Молодая яркая женщина явно была расстроена. За столом повисла пауза. Отчетливо можно было расслышать несколько озадаченных протяжных «Ээээ», но никто не спешил говорить. Нина уже собралась вступиться за Витю, которого ей стало жалко, но тут женщина обратилась к мужу.
– Да все в порядке с Витей, – ответил муж и закатил глаза.
– Ничего, дорогой, мы справимся, – как будто не разобрав смысла ответа мужа, продолжала красотка. – Тем более у нас есть запасной малыш, – женщина погладила себя по округленному животу, – если с одним что‑то окажется не так, то у нас будет второй.
Эта шутка ей показалась очень смешной и она рассмеялась.
– Катя, скажи, какое сегодня детское меню? – спросила другая гостья. – Моим детям нельзя глютен и сахар. Я принесла с собой лоточки с ланчем для них, если вдруг не предложат подходящей пищи.
В бомбоубежище зашла аниматор с Богданом.
– Мам! Я описался, – радостно сказал Богдан. – Было так интересно, что я все никак не мог пописать. А потом мы стали играть в смешариков. И вот.
– Какая досада. Мои дети уже не писались в его возрасте, возможно, дело в глютене, он губительно влияет на организм. Вы даете ему белый хлеб? Не давайте. Я могу поделиться паровой брокколи. – Женщина с лоточками выглядела очень участливой.
– Нам бы больше подошли сейчас штанишки, спасибо.
Богдан уже был в сменной одежде: на парадный костюм его вырвало в машине, и пришлось надеть сменку, которую Нина брала всегда.
– У меня есть колготки Эльвиры, – сказала соседка справа. – Я могу дать. Они будут, наверное, великоваты, но лучше, чем ничего.
– Спасибо большое вам…
– Диля, меня зовут Диля.
– Спасибо, Диля.
Нине показалось, что все сидящие за столом осуждают ее. Но уже через пару минут Богдан весело бегал в белых колготках, абсолютно этого не смущаясь. Счастливый возраст.

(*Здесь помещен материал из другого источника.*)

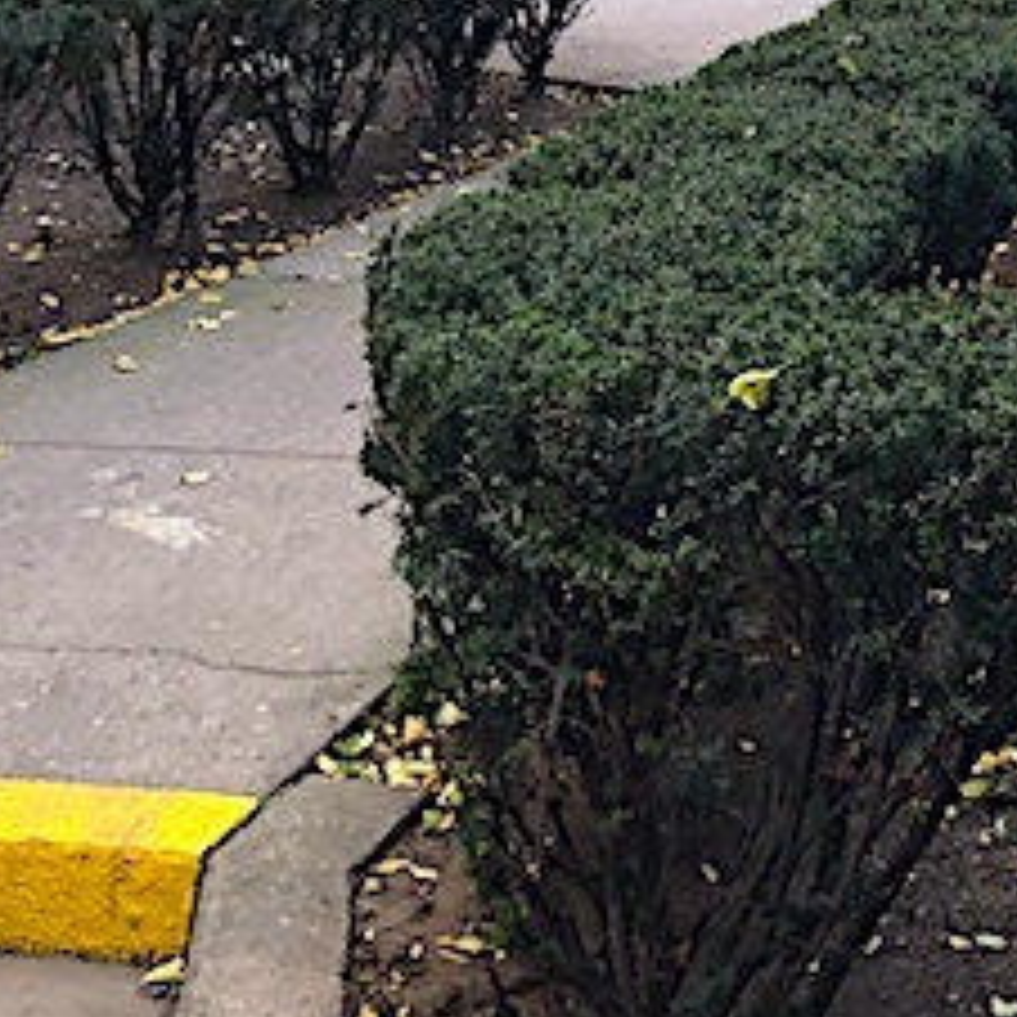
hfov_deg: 19.4
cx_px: 990
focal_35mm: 87
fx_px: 2892
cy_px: -585
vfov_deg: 17.5
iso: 64
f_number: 1.8
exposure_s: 1/120
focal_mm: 3.99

– Как балерун! – сказала одна из гостей.
Праздник уже подходил к концу, детей усадили за стол и угощали тортом. Двое из гостей ели вместо этого финики из лоточков.
– Как я вам благодарна, Диля, вы нас выручили. Как вам передать колготки?

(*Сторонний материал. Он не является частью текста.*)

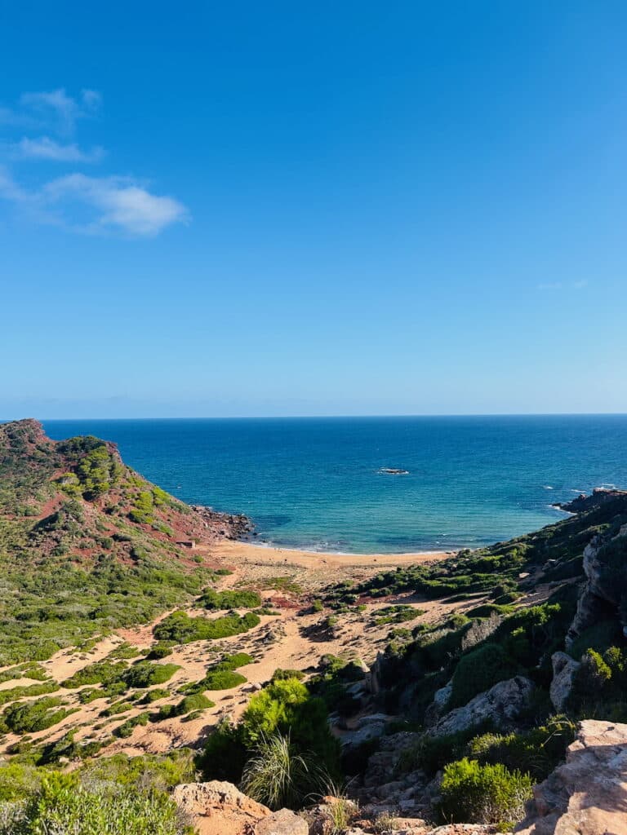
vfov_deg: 67.3
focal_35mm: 26
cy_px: 418
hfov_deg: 53.1
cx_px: 314
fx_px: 628
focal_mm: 5.7
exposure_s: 1/3831
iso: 50
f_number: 1.5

– Да ну что вы, такая мелочь. Можете оставить их себе.
– Нет, я обязательно их вам отдам.
Женщины обменялись телефонами. Диля уже стояла в дверях и одевала дочь. За нею заехал муж. Дверь открылась. Зашел мужчина.
– Нина?
– Ринат?
– Вы знакомы? – спросила удивленно Диля.
Да, они были знакомы сто лет назад в детстве. Так они встретились спустя 15 лет. Описанные колготки послужили поводом для нового сближения. Судьба?